TASK INSTRUCTIONS = No pictures go into the copy. Write out every line below exactly.
SUPPLIED RECORDS Block Start
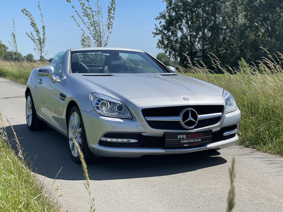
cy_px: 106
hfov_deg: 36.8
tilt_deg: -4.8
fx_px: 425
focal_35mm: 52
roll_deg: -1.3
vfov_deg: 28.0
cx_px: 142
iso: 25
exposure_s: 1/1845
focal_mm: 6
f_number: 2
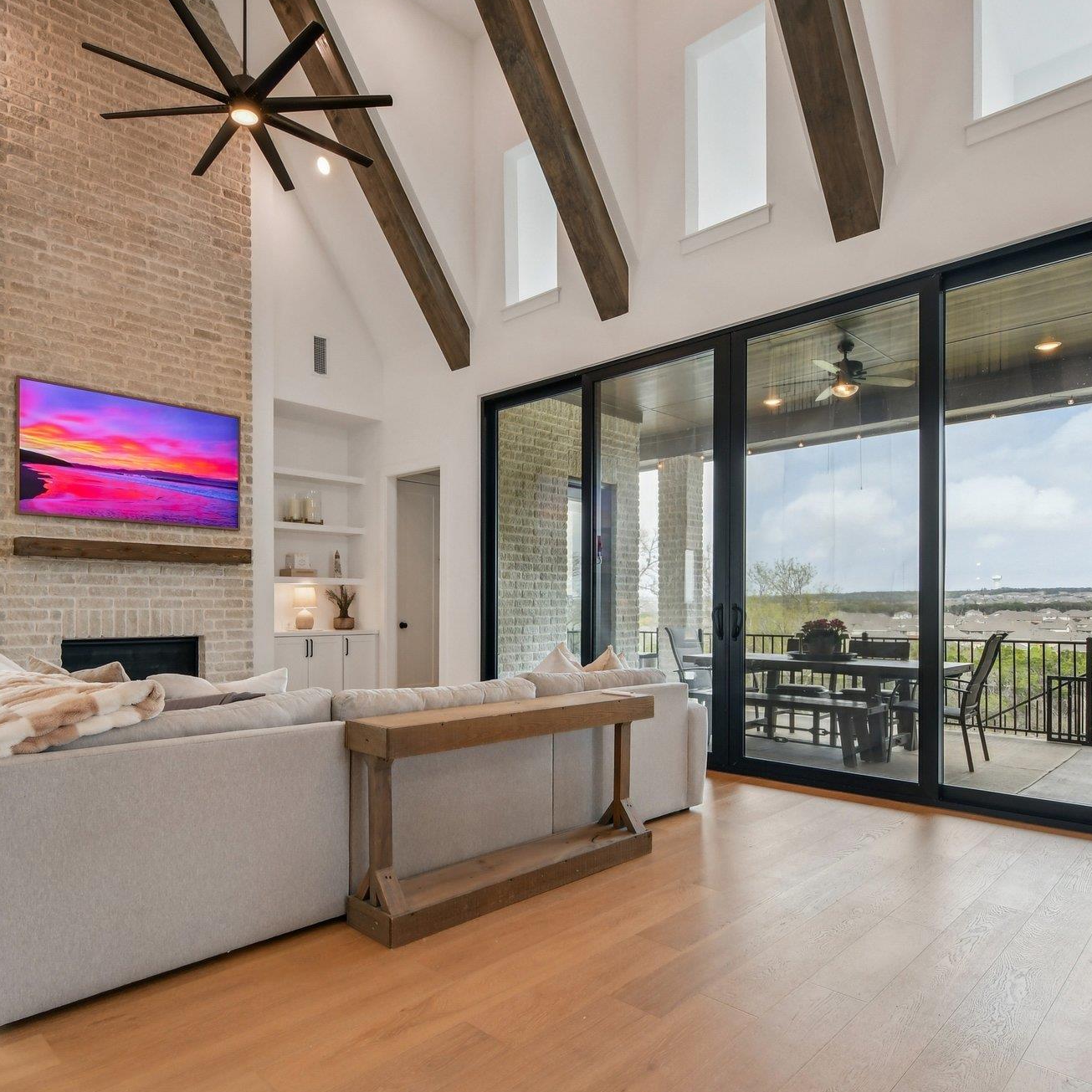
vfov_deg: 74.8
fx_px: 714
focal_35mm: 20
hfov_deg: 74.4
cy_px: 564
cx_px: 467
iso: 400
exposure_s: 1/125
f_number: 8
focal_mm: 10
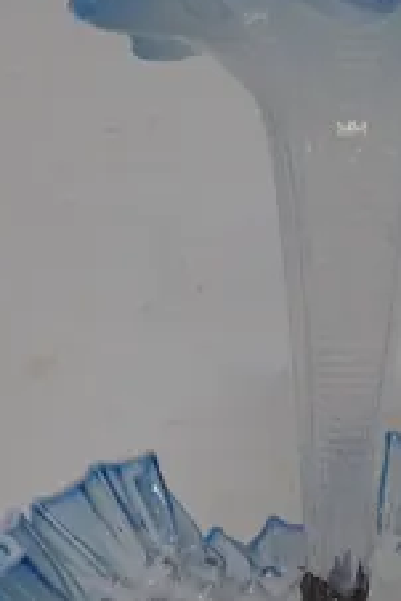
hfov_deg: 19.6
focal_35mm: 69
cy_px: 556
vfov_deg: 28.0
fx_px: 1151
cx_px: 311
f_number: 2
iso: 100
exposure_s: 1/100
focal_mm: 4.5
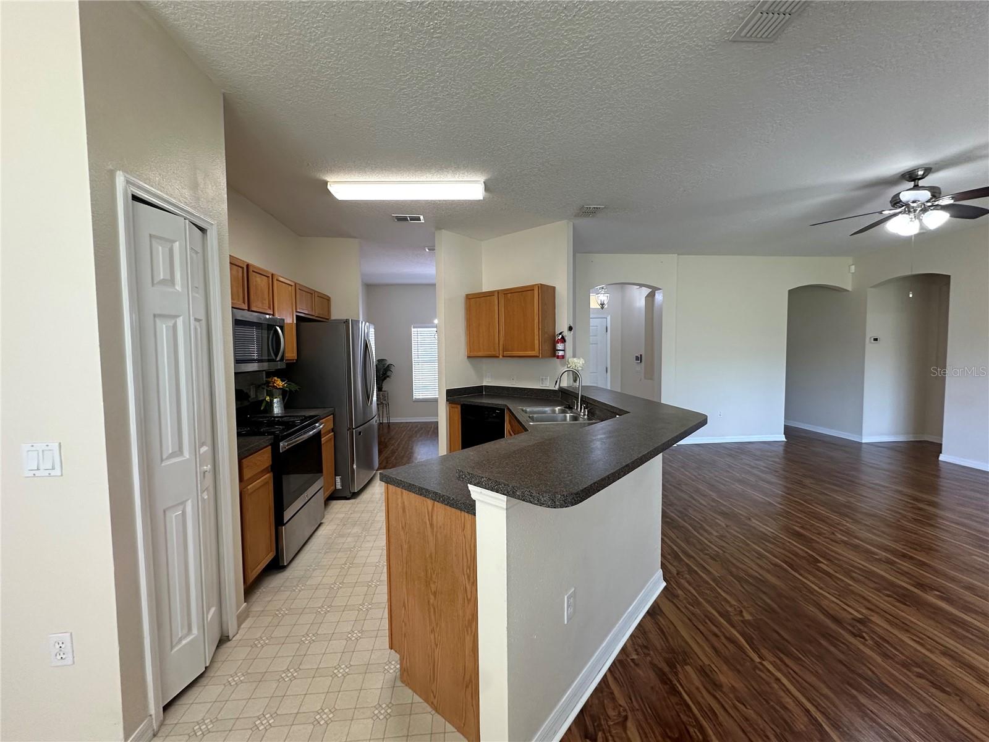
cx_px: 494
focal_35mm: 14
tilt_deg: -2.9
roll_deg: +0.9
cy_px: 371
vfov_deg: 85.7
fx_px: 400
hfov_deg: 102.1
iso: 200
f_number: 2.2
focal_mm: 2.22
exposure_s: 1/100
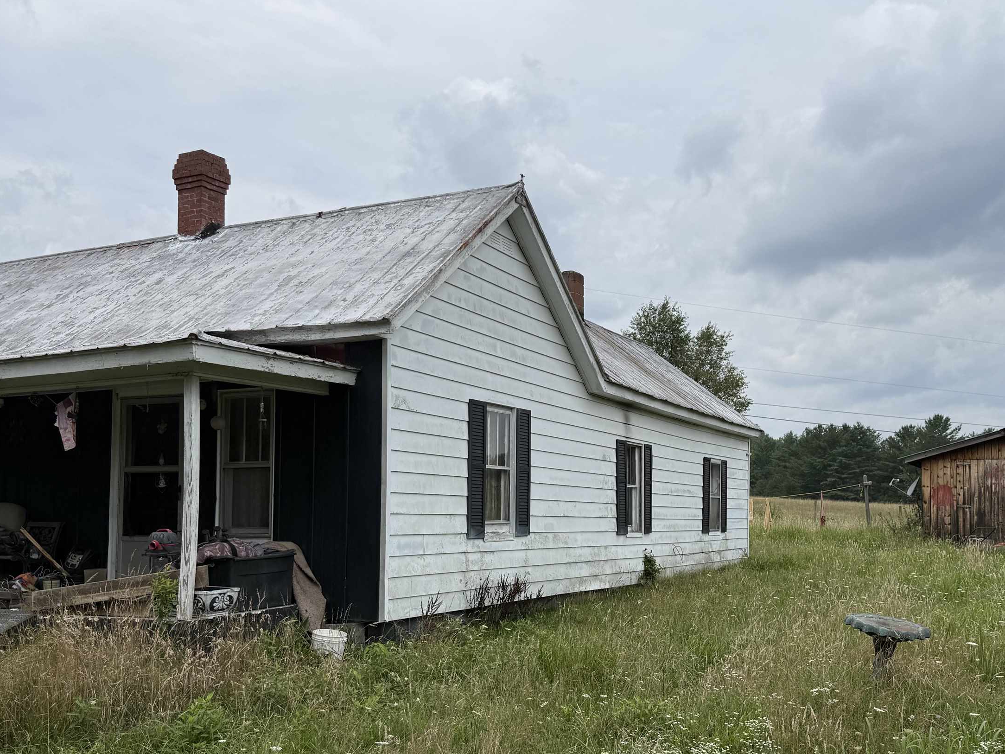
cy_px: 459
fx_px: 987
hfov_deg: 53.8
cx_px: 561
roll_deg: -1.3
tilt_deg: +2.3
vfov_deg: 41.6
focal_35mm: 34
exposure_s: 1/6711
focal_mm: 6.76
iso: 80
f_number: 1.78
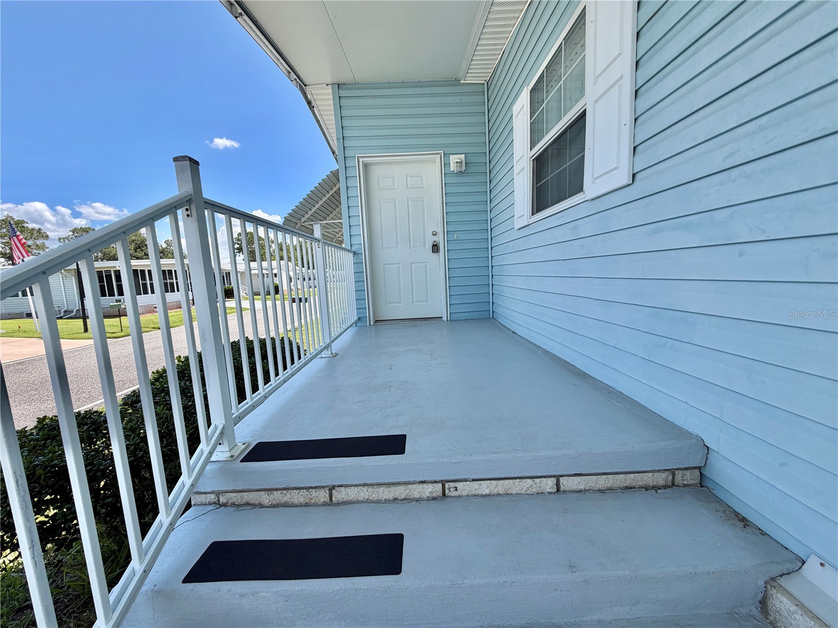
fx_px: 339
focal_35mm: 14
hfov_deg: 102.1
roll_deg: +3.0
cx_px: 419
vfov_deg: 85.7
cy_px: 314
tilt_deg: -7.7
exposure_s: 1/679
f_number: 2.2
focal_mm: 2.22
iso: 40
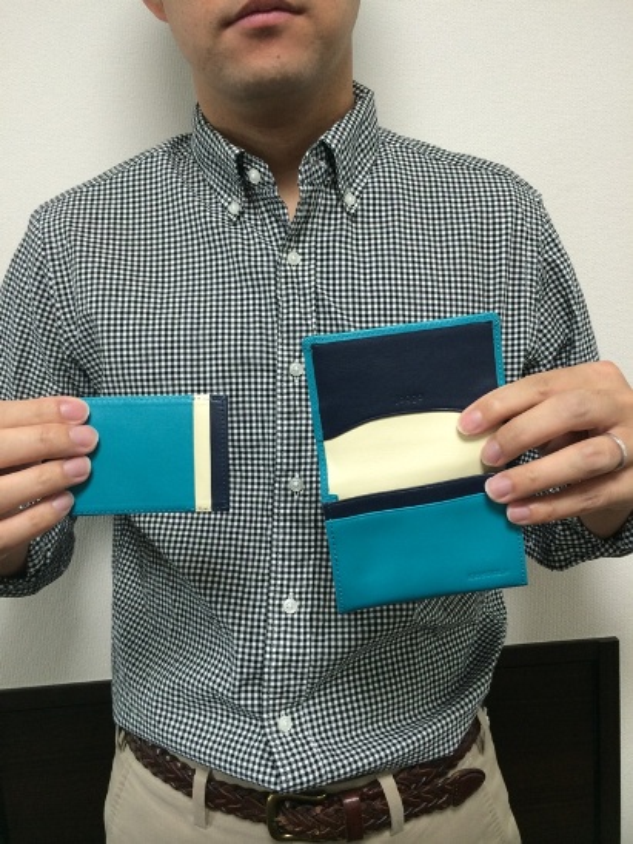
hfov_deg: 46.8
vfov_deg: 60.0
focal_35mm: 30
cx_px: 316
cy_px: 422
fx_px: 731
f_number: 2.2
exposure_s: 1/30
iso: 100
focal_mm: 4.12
SUPPLIED RECORDS Block End
SOLUTION =
cy_px: 106
hfov_deg: 36.8
tilt_deg: -4.8
fx_px: 425
focal_35mm: 52
roll_deg: -1.3
vfov_deg: 28.0
cx_px: 142
iso: 25
exposure_s: 1/1845
focal_mm: 6
f_number: 2
vfov_deg: 74.8
fx_px: 714
focal_35mm: 20
hfov_deg: 74.4
cy_px: 564
cx_px: 467
iso: 400
exposure_s: 1/125
f_number: 8
focal_mm: 10
hfov_deg: 19.6
focal_35mm: 69
cy_px: 556
vfov_deg: 28.0
fx_px: 1151
cx_px: 311
f_number: 2
iso: 100
exposure_s: 1/100
focal_mm: 4.5
cx_px: 494
focal_35mm: 14
tilt_deg: -2.9
roll_deg: +0.9
cy_px: 371
vfov_deg: 85.7
fx_px: 400
hfov_deg: 102.1
iso: 200
f_number: 2.2
focal_mm: 2.22
exposure_s: 1/100
cy_px: 459
fx_px: 987
hfov_deg: 53.8
cx_px: 561
roll_deg: -1.3
tilt_deg: +2.3
vfov_deg: 41.6
focal_35mm: 34
exposure_s: 1/6711
focal_mm: 6.76
iso: 80
f_number: 1.78
fx_px: 339
focal_35mm: 14
hfov_deg: 102.1
roll_deg: +3.0
cx_px: 419
vfov_deg: 85.7
cy_px: 314
tilt_deg: -7.7
exposure_s: 1/679
f_number: 2.2
focal_mm: 2.22
iso: 40
hfov_deg: 46.8
vfov_deg: 60.0
focal_35mm: 30
cx_px: 316
cy_px: 422
fx_px: 731
f_number: 2.2
exposure_s: 1/30
iso: 100
focal_mm: 4.12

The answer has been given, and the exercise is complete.